Errada: a VNI pode trazer benefício na insuficiência respiratória hipercápnica em obesos, não sendo contraindicada por falta de efeito.
Gabarito: A
A obesidade muda bastante a mecânica respiratória: o abdome empurra o diafragma para cima, a complacência cai e a capacidade residual funcional despenca. Resultado prático? O pulmão fica mais "apertado", o trabalho ventilatório aumenta e a ventilação mecânica precisa ser cuidadosa para não gerar lesão por excesso de pressão ou volume. Na ventilação mecânica desses pacientes, a ideia não é sair entregando volume corrente alto porque o tórax pede socorro. Pelo contrário: costuma-se usar estratégia protetora, com volumes mais baixos e atenção rigorosa às pressões de insuflação. Em pacientes obesos, o limite de pressão de platô costuma ser mantido em torno de 35 cm H2O, justamente para reduzir risco de barotrauma e volutrauma.

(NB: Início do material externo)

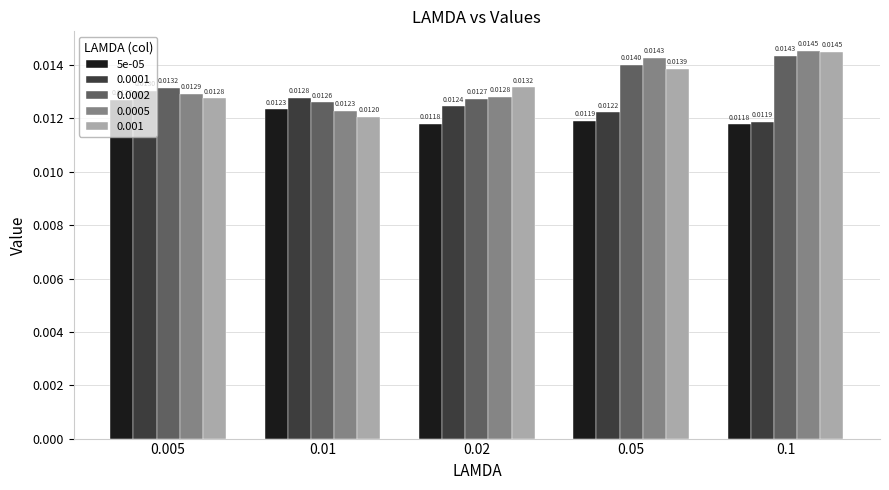

What position from the left is 0.005?

1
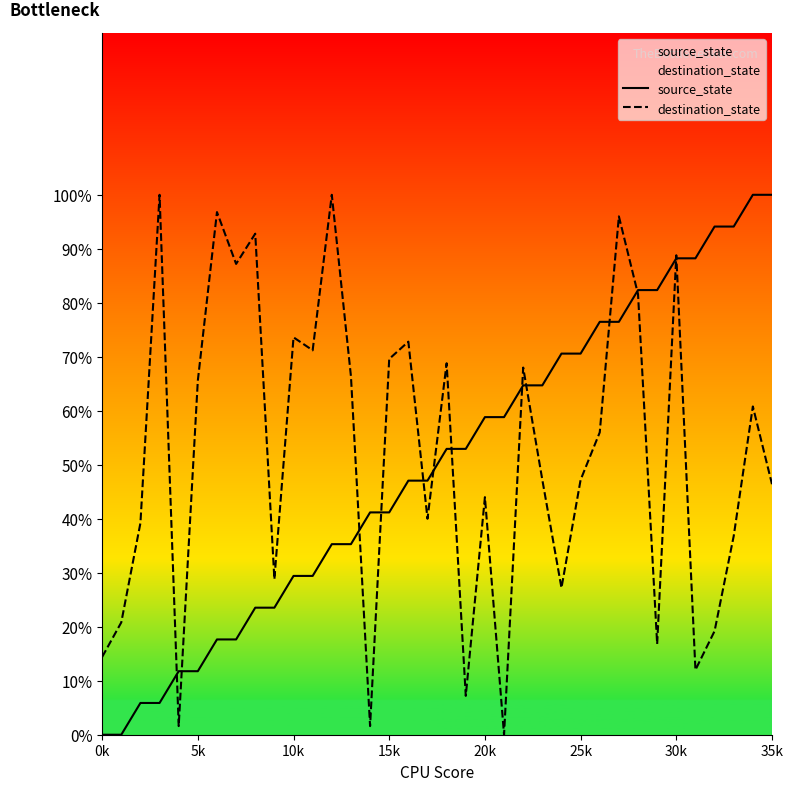

Does the chart have visible grid lines?

No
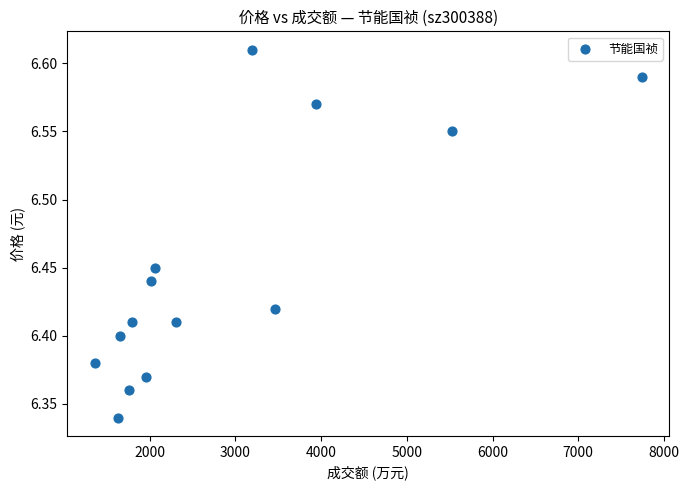

What is the range of Y values (max minus min)?

0.3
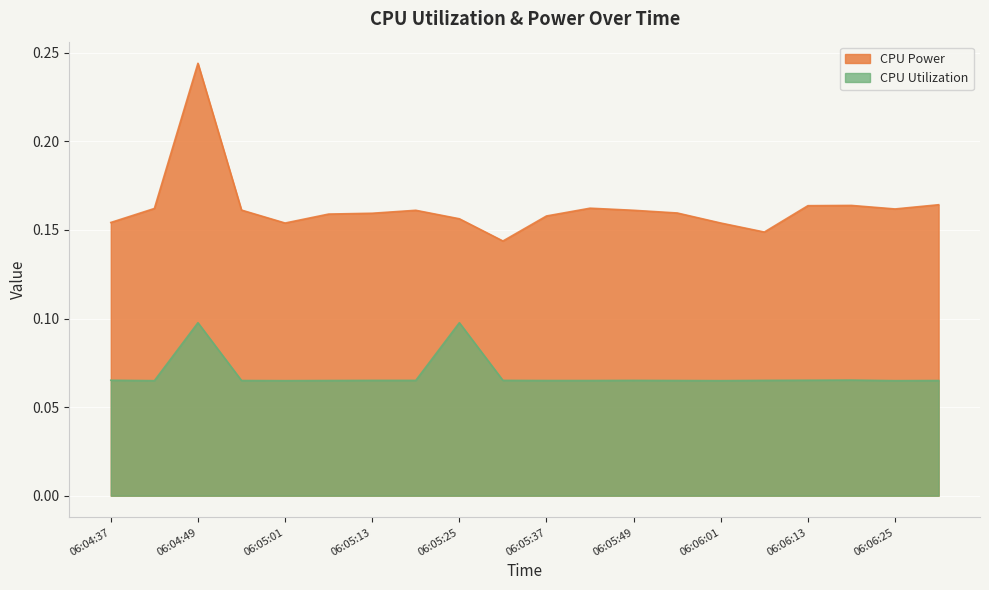

Is it true that CPU Utilization equals 0.1 at 06:05:19?

False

É por isso que a alternativa A está correta. A banca cobra a lógica da ventilação protetora no obeso: pulmão mais vulnerável, pressão monitorada de perto e cuidado com a mecânica alterada. Já dizer que não se deve usar VNI ou que se deve abandonar o suporte não invasivo em hipercapnia é ir contra a prática baseada em evidências, que frequentemente se beneficia da VNI nesses casos. Em resumo: obeso grave não é caso de "encher mais" o pulmão, e sim de ventilar com estratégia, monitorando pressão, volume e resposta clínica. O raciocínio da questão é esse, bem estilo concurso: menos impulso, mais técnica.